Tuesday, 9 April 2013

Wanted: A Blue Winged Olive Hatch

A wild brown that took a BWO imitation.

It's that time of year when the Blue Winged Olive hatch should be on.  I spent Sunday seeking the hatch but did not find it.  I drove around to Six Mile Gap on the Upper North Platte and discovered it was too muddy to fish.  Maybe not too muddy, but muddier that I wanted to deal with.  Lesson learned: check the N. Platte at the State Line Ranch bridge before driving another 12 miles north to six mile gap.  The  muddy run off was from a snow storm that had hit the N. Platte River Valley but did not leave us a drop of snow on the other side of the Snowy Range.  I drove back to fish the Laramie River not far from my home.  The ice is off but the water is clear and low.
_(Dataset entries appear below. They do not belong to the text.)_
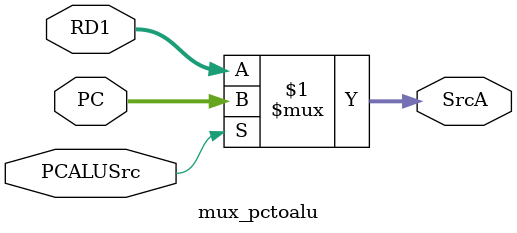
<source format=v>
`timescale 1ns / 1ps


module mux_pctoalu(
    input [31:0] PC,
    input [31:0] RD1,
    input PCALUSrc,
    output [31:0] SrcA
    );
    
    assign SrcA=(PCALUSrc)?PC:RD1;
endmodule

</source>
These are not the easiest conditions for fishing there.  The Laramie is a wild brown trout fishery and can offer fantastic fishing - but just as often, for me anyway, it can be a bust.  In fact, I can not think of another river that has fished as inconsistently for me as the Laramie.

The day was cool and intermittently overcast with fast scudding clouds which occasionally dropped a mixture of rain and sleet and sometimes a rush of snow which was gone in another minute. Textbook conditions for a Spring Baetis hatch.  The Blue Winged Olives are the first mayflies to hatch in the season.  They are magnificent little mayflies with bluish gray wings and olive/brown bodies.  Unfortunately, the hatch was not to be.

I did have a good afternoon.  I caught six (or seven?) beautiful wild brown trout in a bit more than three hours. The largest (shown above) was just under 18" but the fish were more commonly around 14".  All but two of the fish took a WD40 tied on a size 18 DaiRiki #135 hook.  I've been tying the WD40 with a wood duck tail and a body of 70 denier olive/brown UTC thread. Compared to the old standard Uni-thread the UTC thread colors are both nuanced and rich. The thorax is dubbed with SLF Spikey Dubbing in the Natural Fox color.  The wing case is black Holo Tinsel.  The distinctive thing about the WD40 is the oversize "globular" thorax.   Of the two fish that did not take the WD40, one fancied a skinny orange rock worm and another took a gold bead caddis.  I have to say that every time I brought one in on the WD40 I was surprised to see the fish had not taken the more colorful fly of the pair.  The BWO's may not have been hatching but the fish seem keyed into a good imitation of the BWO nymph/emerger.  That has me thinking the hatch is on, I just missed it.